===== ОТРЫВОК ТЕКСТА
Рис. 3.1. Рональд Сикурел позирует у знаменитого дерева на берегу Женевского озера в Монтрё, в Швейцарии, после важного теоретического прорыва (фотография любезно предоставлена Мигелем А. Николелисом).
Мы стояли, застыв посреди променада и сосредоточив все свое внимание на этом необычном дереве, и тут мне в голову неожиданно пришла одна идея. «Жизнь есть диссипация энергии с целью записи информации в органическую материю», – вдруг ни с того ни с сего произнес я, а затем повторил эту фразу несколько раз, чтобы точно ее не забыть.
Захваченный врасплох этой мыслью, которая немедленно начала резонировать у него в голове, Рональд вновь повернулся и уставился на дерево, словно ища на нем окончательное подтверждение. После недолгого молчания он широко улыбнулся, хотя и выглядел чуть более взволнованным, чем обычно. Он указал на ближайшую скамейку, приглашая меня присесть, и в конце концов заявил: «Кажется, есть!»
==========
===== ИСХОДНЫЙ МАТЕРИАЛ
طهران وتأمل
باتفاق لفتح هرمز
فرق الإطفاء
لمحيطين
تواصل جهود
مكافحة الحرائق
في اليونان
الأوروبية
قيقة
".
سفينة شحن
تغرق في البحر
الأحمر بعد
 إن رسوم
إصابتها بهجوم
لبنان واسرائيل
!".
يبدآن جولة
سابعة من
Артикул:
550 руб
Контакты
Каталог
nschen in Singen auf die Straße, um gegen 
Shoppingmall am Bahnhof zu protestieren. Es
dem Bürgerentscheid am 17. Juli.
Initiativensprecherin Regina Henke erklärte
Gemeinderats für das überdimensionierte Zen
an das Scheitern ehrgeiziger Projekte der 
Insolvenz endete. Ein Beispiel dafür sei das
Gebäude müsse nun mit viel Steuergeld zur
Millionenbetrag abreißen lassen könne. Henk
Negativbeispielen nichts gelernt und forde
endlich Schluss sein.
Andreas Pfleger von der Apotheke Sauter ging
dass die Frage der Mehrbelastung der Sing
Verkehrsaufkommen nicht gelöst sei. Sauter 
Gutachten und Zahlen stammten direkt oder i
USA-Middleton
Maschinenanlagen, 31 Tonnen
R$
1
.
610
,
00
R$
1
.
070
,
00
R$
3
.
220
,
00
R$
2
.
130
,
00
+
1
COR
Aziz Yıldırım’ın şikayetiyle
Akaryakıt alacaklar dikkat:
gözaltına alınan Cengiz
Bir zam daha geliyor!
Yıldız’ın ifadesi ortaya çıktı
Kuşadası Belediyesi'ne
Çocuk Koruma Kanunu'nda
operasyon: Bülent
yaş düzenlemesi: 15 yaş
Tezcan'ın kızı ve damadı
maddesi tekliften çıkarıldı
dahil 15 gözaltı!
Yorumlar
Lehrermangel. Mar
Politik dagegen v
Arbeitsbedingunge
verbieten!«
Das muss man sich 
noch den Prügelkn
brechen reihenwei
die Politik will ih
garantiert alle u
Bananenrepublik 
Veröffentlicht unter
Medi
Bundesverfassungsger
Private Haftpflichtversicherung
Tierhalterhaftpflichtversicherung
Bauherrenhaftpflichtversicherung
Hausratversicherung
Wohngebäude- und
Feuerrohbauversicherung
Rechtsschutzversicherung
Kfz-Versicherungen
==========
ЧТО СДЕЛАТЬ:
Кратко перескажите абзац отрывка, который начинается словами «Захваченный врасплох этой мыслью», и сохраните его основные факты. Этот материал для работы не понадобится.

ИТОГ УПРАЖНЕНИЯ:
Мысль сразу захватила Рональда. Он снова уставился на дерево, словно искал подтверждения. Помолчав, он широко улыбнулся, хотя был чуть взволнованнее обычного. Затем он жестом пригласил рассказчика сесть на ближайшую скамейку и сказал: «Кажется, есть!»